WORK REQUEST A = Can you find every line in the records below that contains the word "table" and copy each one, counting only matches with the same upper- and lowercase letters?

DOCUMENT SECTION =

--

We caught up with Brendan, a UI/UX designer from local Brisbane agency, Orange Digital. Brendan walked us through his experiences with user testing and how it’s affected his design choices.

Brendan’s career means he gets to work on a handful of exciting and innovative projects, from web design to mobile apps. User testing is a huge part of his decision making process, he mainly tests using low-fi and high-fi prototypes. User experience (UX) for Brendan, means finding out who the users are and what their wants and needs are. His user centric approach helps to create engaging and effective designs, that achieve his clients goals.

User testing is an investment for your business. You invest a small amount of time in the short term, to save you lots of time in the long run. If your hypothesis is wrong, there’s no sense in investing a lot of your time into it and it doesn’t work out. “At Orange, we find it best to test more often rather than investing a lot of time in the designs” said Brendan.

“It’s best to start testing earlier when you have the wireframe, before you’ve spent too much time you can test if your hypothesis is correct.”

There’s nothing worse than working on a project, getting it to the finishing point, testing it and finding there’s no need for it in the market. With user testing you can make sure there’s a need in the market, and you’re addressing it. Validation is incredibly important for yourself and the client, it helps to create and sustain credibility.

Top tips from Brendan on running your user test

Consistency is key

Make sure to keep each user testing session consistent — the same format, wording, and question order. Then your results are comparable with as few variables as possible

Remain unbiased

Make sure you ask open questions to ensure you aren’t leading your participants to a particular response — e.g. “how did you feel at this screen?” rather than “did you feel confused at this screen?”

Keep it real

Make your test scenario as close to a real case as you can and have a clear goal — set a goal real users would want to achieve and ask them to do it using the product. This makes it easier to assess objectively if your participants are having success or not, rather than asking them to ‘just play around with the prototype and give me feedback.’

--

RECORDS FOR THIS EXERCISE =

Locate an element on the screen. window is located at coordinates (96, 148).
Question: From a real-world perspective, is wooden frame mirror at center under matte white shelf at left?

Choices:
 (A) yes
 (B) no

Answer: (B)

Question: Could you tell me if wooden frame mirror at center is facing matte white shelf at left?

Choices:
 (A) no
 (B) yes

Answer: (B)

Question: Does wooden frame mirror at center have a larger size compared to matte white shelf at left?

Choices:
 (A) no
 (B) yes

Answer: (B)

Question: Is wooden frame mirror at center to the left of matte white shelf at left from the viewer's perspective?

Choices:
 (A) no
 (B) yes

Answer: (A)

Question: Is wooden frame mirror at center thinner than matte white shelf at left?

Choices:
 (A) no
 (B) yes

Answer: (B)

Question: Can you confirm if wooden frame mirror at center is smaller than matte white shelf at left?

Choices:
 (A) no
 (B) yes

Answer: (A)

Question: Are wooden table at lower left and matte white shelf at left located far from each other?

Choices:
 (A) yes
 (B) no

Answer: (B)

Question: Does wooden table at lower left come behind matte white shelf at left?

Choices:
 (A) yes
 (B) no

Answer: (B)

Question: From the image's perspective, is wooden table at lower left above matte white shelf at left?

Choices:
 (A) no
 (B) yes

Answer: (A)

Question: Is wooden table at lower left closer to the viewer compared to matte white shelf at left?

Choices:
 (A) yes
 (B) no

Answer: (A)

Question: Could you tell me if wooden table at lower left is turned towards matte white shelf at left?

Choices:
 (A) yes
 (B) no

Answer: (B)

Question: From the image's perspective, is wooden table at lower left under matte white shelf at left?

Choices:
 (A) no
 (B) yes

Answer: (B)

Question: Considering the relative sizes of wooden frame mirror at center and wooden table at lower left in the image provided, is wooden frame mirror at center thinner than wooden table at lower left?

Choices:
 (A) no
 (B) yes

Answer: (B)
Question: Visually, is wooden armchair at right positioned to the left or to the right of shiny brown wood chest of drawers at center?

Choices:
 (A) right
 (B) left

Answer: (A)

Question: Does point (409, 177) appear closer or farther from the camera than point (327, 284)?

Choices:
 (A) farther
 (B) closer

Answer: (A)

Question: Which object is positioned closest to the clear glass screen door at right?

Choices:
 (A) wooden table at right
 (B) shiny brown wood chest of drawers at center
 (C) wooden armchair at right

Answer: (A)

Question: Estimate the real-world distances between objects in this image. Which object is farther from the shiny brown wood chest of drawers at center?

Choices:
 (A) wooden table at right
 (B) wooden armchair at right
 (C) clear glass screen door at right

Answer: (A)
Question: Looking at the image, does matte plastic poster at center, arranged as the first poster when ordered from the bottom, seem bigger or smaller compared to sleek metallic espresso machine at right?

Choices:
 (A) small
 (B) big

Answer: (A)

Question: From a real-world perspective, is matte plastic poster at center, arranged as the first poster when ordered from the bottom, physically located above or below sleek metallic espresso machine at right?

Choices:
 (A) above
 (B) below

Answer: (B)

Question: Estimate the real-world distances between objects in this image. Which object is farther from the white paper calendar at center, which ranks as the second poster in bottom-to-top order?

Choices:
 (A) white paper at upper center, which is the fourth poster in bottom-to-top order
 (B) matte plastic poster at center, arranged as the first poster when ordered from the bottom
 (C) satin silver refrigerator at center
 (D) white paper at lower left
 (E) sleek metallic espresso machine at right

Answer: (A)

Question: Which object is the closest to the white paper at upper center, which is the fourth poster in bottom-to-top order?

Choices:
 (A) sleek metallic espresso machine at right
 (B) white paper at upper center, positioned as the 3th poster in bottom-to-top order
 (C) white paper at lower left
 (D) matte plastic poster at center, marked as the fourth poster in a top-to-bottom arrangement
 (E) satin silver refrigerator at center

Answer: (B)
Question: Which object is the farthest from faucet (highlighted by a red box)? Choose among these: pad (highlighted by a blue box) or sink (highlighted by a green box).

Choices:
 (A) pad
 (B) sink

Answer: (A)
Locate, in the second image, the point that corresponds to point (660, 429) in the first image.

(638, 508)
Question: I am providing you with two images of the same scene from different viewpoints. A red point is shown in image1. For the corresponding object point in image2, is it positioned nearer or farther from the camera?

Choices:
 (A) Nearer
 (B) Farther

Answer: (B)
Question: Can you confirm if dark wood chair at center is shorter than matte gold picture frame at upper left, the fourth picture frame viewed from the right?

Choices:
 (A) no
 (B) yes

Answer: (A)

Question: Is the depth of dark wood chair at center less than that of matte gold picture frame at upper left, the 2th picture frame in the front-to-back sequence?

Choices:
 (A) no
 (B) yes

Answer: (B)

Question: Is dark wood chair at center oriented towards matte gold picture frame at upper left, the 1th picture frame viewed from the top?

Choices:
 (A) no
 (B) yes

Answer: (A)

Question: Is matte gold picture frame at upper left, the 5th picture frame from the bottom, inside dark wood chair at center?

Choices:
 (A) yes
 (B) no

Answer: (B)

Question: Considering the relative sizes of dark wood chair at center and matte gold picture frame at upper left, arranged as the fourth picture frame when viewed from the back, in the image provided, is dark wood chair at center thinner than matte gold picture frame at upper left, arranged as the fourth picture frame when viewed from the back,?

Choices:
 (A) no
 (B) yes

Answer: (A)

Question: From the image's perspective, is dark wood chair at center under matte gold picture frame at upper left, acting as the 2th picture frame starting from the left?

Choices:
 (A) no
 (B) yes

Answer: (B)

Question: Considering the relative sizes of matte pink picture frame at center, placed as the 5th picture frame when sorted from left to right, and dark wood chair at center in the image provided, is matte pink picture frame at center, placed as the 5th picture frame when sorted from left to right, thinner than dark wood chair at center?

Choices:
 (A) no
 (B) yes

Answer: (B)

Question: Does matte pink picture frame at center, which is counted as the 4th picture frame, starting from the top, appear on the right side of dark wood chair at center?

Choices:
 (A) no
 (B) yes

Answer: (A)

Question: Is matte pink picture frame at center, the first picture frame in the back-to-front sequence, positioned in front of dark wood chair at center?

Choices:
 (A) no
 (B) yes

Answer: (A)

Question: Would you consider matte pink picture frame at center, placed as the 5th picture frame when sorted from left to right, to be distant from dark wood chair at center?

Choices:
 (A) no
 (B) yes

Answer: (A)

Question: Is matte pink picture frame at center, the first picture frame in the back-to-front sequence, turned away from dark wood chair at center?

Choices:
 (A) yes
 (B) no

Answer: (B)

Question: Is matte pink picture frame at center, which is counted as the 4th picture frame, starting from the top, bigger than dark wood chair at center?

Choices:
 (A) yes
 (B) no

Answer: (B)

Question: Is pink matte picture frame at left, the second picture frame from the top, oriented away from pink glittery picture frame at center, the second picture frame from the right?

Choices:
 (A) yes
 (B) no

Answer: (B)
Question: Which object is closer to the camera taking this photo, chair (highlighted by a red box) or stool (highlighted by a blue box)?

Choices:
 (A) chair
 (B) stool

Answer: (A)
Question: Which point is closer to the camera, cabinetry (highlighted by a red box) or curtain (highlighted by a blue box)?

--

WORK REQUEST B = Could you duplicate the passage of the user testing interview above from "There’s nothing worse" to "and sustain credibility.", keeping every word and mark the same?

ANSWER BOX A =
Question: Are wooden table at lower left and matte white shelf at left located far from each other?
Question: Does wooden table at lower left come behind matte white shelf at left?
Question: From the image's perspective, is wooden table at lower left above matte white shelf at left?
Question: Is wooden table at lower left closer to the viewer compared to matte white shelf at left?
Question: Could you tell me if wooden table at lower left is turned towards matte white shelf at left?
Question: From the image's perspective, is wooden table at lower left under matte white shelf at left?
Question: Considering the relative sizes of wooden frame mirror at center and wooden table at lower left in the image provided, is wooden frame mirror at center thinner than wooden table at lower left?
 (A) wooden table at right
 (A) wooden table at right

ANSWER BOX B =
There’s nothing worse than working on a project, getting it to the finishing point, testing it and finding there’s no need for it in the market. With user testing you can make sure there’s a need in the market, and you’re addressing it. Validation is incredibly important for yourself and the client, it helps to create and sustain credibility.